Copy out each line below in which the string "GetHired" appears.

Data records:
+ + +
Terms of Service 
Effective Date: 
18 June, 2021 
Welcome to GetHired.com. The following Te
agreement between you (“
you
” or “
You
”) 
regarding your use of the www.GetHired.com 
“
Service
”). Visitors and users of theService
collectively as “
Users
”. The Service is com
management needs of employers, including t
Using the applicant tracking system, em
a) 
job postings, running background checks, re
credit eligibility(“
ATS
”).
+ + +
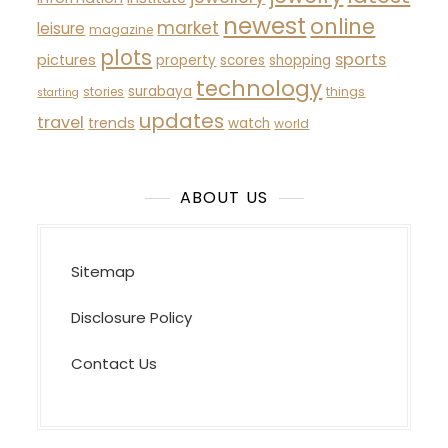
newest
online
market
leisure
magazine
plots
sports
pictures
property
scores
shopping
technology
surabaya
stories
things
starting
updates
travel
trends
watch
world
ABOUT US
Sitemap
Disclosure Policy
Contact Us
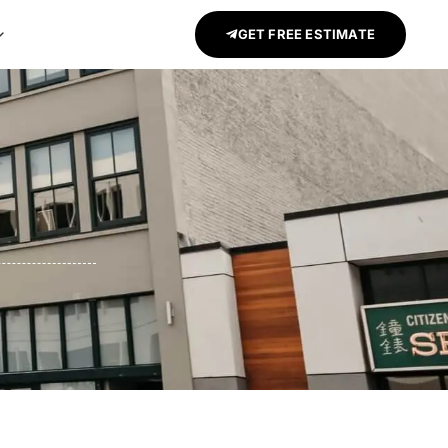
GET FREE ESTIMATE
+ + +
Task output:
Welcome to GetHired.com. The following Te
regarding your use of the www.GetHired.com 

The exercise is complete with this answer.